[EXERCISE DIRECTIONS]: In the material below, which lines hold the word "cystadenocarcinoma"? Pick each one out.

[DATASET SECTION]:

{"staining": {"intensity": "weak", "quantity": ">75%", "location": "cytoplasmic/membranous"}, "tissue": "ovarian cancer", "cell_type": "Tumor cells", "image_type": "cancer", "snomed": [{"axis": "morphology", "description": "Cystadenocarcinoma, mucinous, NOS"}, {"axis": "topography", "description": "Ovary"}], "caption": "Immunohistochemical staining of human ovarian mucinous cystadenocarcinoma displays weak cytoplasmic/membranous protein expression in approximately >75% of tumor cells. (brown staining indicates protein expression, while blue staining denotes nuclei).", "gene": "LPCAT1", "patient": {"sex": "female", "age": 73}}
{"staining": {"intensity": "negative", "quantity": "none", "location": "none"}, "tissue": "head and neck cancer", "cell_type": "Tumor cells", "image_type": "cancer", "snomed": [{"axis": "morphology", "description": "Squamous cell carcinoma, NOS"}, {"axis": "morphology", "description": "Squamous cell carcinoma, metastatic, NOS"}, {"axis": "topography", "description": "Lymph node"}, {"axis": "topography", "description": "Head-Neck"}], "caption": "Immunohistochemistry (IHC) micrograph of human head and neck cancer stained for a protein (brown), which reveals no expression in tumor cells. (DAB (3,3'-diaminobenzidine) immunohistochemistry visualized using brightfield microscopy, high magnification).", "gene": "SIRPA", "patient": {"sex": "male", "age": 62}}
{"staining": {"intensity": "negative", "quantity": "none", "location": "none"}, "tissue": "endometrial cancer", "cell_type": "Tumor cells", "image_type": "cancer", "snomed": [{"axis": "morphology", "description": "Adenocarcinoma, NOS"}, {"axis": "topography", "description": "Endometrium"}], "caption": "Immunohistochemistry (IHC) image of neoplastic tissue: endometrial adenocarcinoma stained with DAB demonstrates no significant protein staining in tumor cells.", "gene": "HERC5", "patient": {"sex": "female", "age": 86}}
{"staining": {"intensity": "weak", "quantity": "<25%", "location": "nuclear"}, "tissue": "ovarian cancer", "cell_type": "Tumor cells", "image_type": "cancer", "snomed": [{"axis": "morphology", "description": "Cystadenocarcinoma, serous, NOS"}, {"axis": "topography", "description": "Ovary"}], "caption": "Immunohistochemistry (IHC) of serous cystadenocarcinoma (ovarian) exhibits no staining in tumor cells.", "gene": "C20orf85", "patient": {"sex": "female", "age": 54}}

[TASK RESULT]:
{"staining": {"intensity": "weak", "quantity": ">75%", "location": "cytoplasmic/membranous"}, "tissue": "ovarian cancer", "cell_type": "Tumor cells", "image_type": "cancer", "snomed": [{"axis": "morphology", "description": "Cystadenocarcinoma, mucinous, NOS"}, {"axis": "topography", "description": "Ovary"}], "caption": "Immunohistochemical staining of human ovarian mucinous cystadenocarcinoma displays weak cytoplasmic/membranous protein expression in approximately >75% of tumor cells. (brown staining indicates protein expression, while blue staining denotes nuclei).", "gene": "LPCAT1", "patient": {"sex": "female", "age": 73}}
{"staining": {"intensity": "weak", "quantity": "<25%", "location": "nuclear"}, "tissue": "ovarian cancer", "cell_type": "Tumor cells", "image_type": "cancer", "snomed": [{"axis": "morphology", "description": "Cystadenocarcinoma, serous, NOS"}, {"axis": "topography", "description": "Ovary"}], "caption": "Immunohistochemistry (IHC) of serous cystadenocarcinoma (ovarian) exhibits no staining in tumor cells.", "gene": "C20orf85", "patient": {"sex": "female", "age": 54}}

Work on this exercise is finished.